L'ancien Premier ministre a voulu montrer qu'il n'y a pas eu de favoritisme envers le Groupe Lena pendant la période où il a gouverné. Selon Sócrates, « c'est le gouvernement qui m'a succédé qui a aidé l'entreprise Lena à faire une bonne affaire pour l'entreprise Lena », faisant référence à l'exécutif de Passos Coelho.
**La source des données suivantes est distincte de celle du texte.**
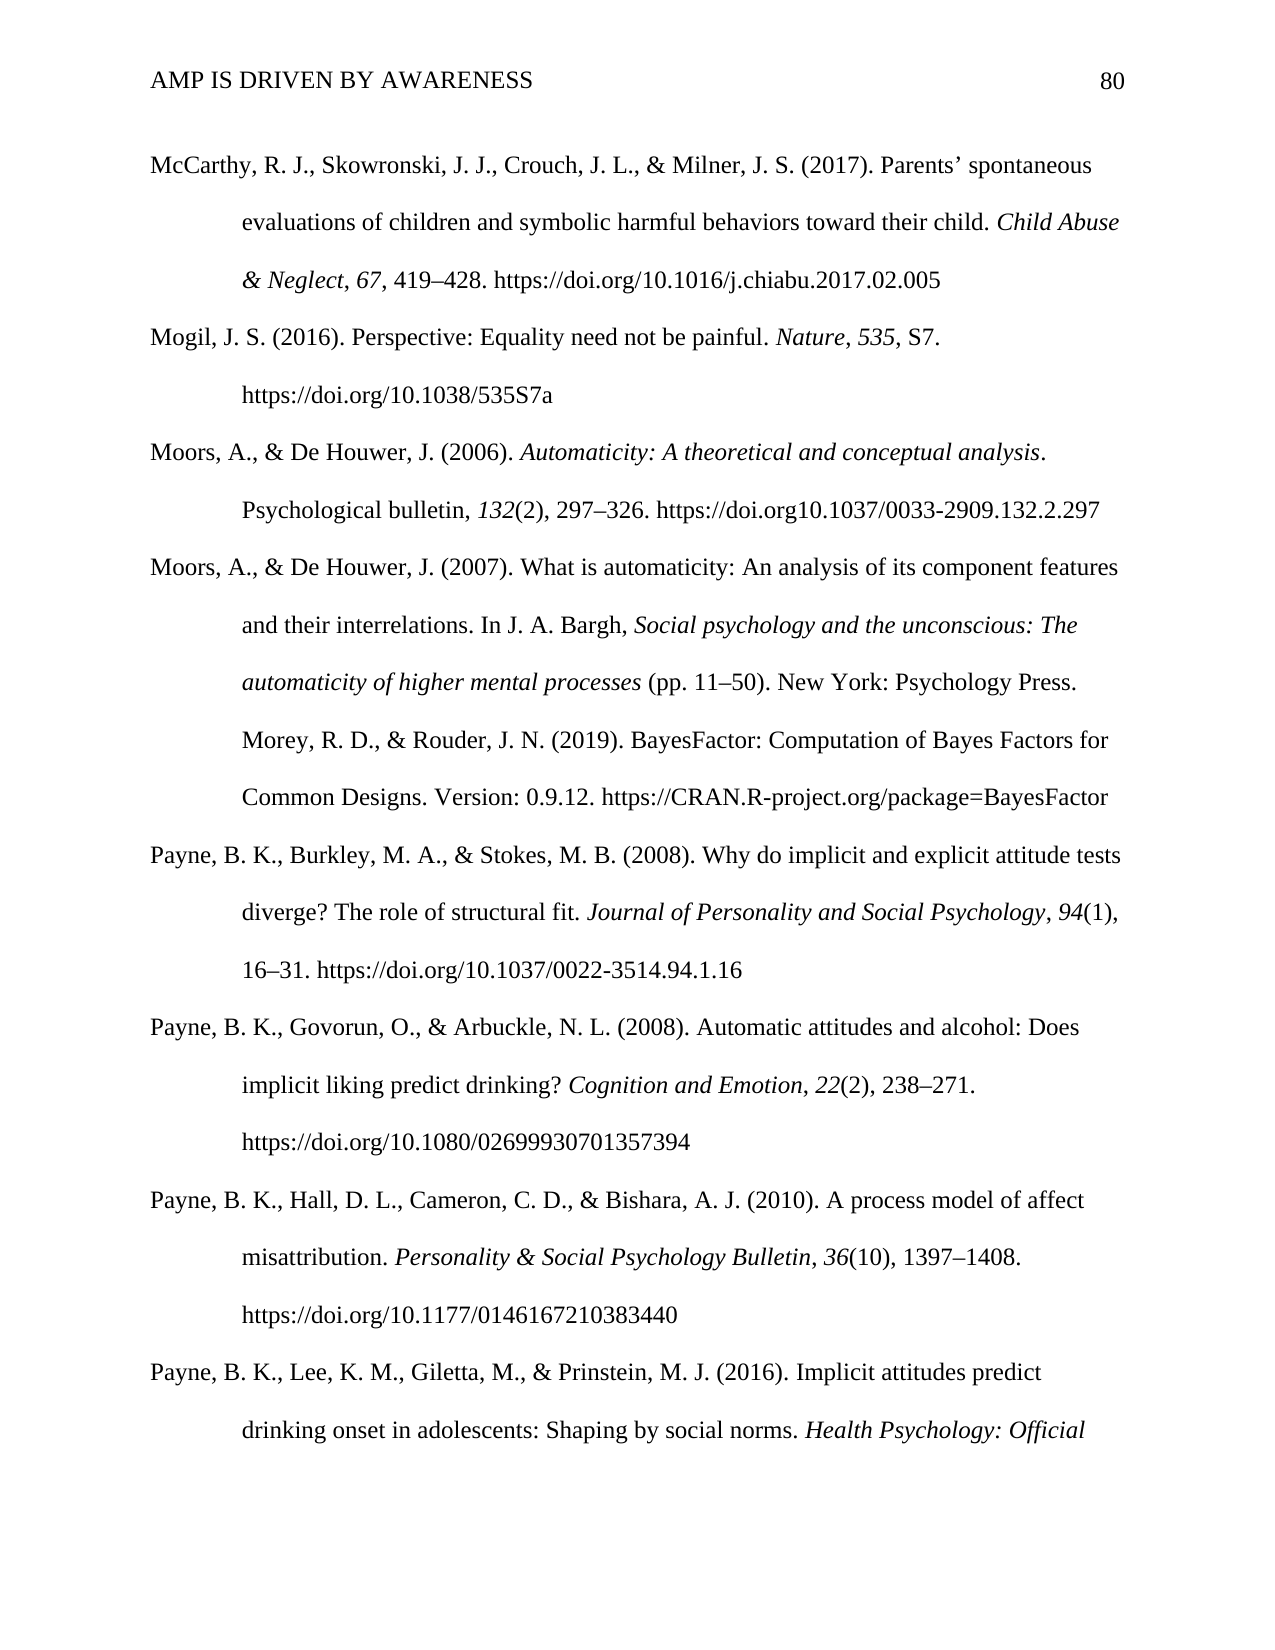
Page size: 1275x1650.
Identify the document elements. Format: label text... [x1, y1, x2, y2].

text Morey, R. D., & Rouder, J. N. (2019). BayesFactor: Computation of Bayes Factors for Common Designs. Version: 0.9.12. https://CRAN.R-project.org/package=BayesFactor [242, 725, 1125, 811]
text Payne, B. K., Burkley, M. A., & Stokes, M. B. (2008). Why do implicit and explicit attitude tests diverge? The role of structural fit. Journal of Personality and Social Psychology, 94(1), 16–31. https://doi.org/10.1037/0022-3514.94.1.16 [150, 840, 1125, 984]
text Payne, B. K., Govorun, O., & Arbuckle, N. L. (2008). Automatic attitudes and alcohol: Does implicit liking predict drinking? Cognition and Emotion, 22(2), 238–271. https://doi.org/10.1080/02699930701357394 [150, 1012, 1125, 1156]
text Moors, A., & De Houwer, J. (2007). What is automaticity: An analysis of its component features and their interrelations. In J. A. Bargh, Social psychology and the unconscious: The automaticity of higher mental processes (pp. 11–50). New York: Psychology Press. [150, 552, 1125, 696]
text Moors, A., & De Houwer, J. (2006). Automaticity: A theoretical and conceptual analysis. Psychological bulletin, 132(2), 297–326. https://doi.org10.1037/0033-2909.132.2.297 [150, 437, 1125, 524]
text Mogil, J. S. (2016). Perspective: Equality need not be painful. Nature, 535, S7. https://doi.org/10.1038/535S7a [150, 322, 1125, 409]
text Payne, B. K., Hall, D. L., Cameron, C. D., & Bishara, A. J. (2010). A process model of affect misattribution. Personality & Social Psychology Bulletin, 36(10), 1397–1408. https://doi.org/10.1177/0146167210383440 [150, 1185, 1125, 1329]
text McCarthy, R. J., Skowronski, J. J., Crouch, J. L., & Milner, J. S. (2017). Parents’ spontaneous evaluations of children and symbolic harmful behaviors toward their child. Child Abuse & Neglect, 67, 419–428. https://doi.org/10.1016/j.chiabu.2017.02.005 [150, 150, 1125, 294]
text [150, 1357, 1125, 1444]
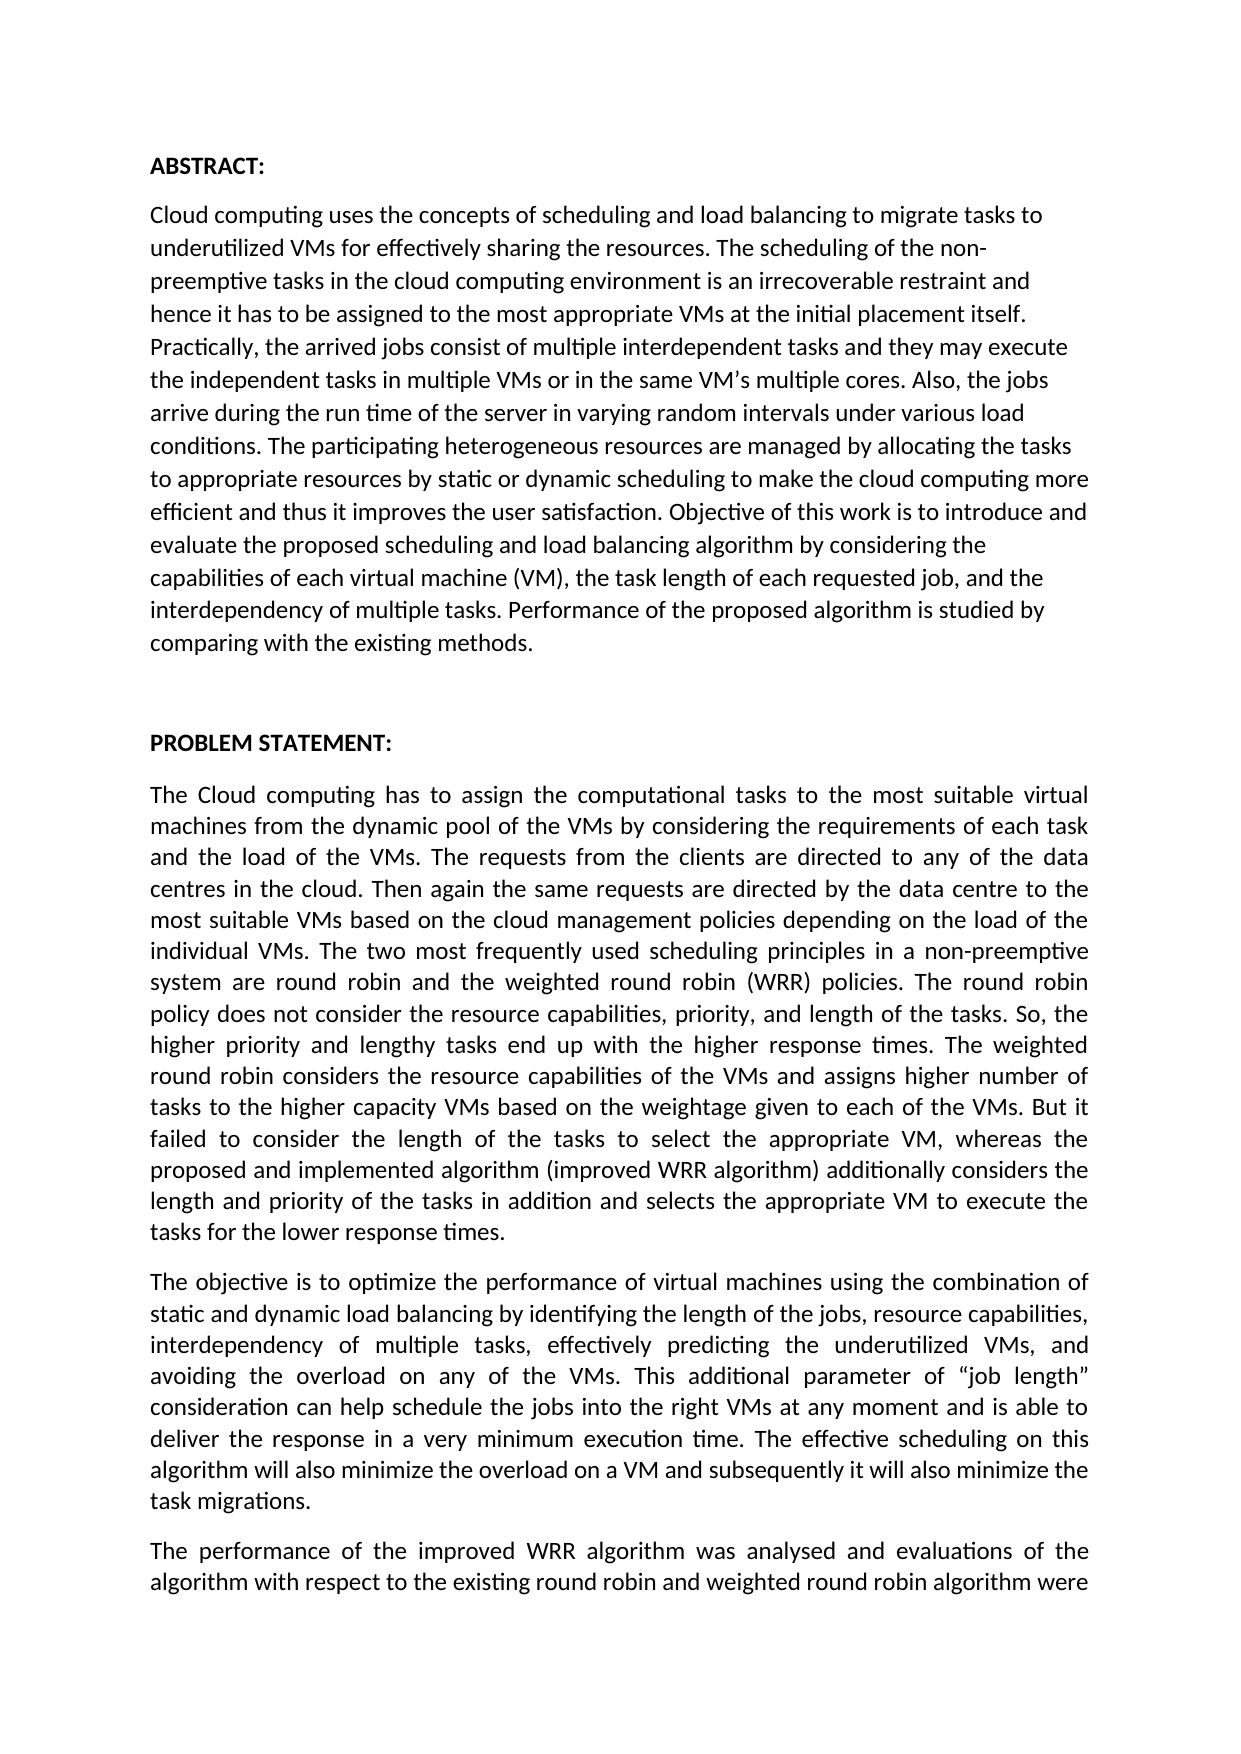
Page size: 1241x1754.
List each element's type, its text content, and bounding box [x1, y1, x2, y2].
Sócrates a déclaré que « c'est le gouvernement de Passos Coelho et son ministre des Affaires étrangères, Paulo Portas, qui ont fait tout le travail diplomatique pour que Lena puisse construire des maisons au Venezuela ». « Cet accord est de la plus haute importance. Il a été conclu du temps du Dr. Passos Coelho. Je ne peux pas être plus élogieux », a-t-il ajouté, malgré les doutes exprimés par la juge Susana Seca.
Dans l'acte d'accusation, le Ministère public soutient que le Groupe Lena aurait payé près de 2,4 millions d'euros à José Sócrates pour obtenir un soutien privilégié dans le concours pour la construction de logements sociaux au Venezuela. Sócrates est l'un des 21 accusés dans le procès et répond, entre autres crimes, de trois crimes de corruption, pour avoir allegedly reçu de l'argent pour bénéficier au Groupe Lena, au Groupe Espírito Santo et au complexe algarvien de Vale do Lobo.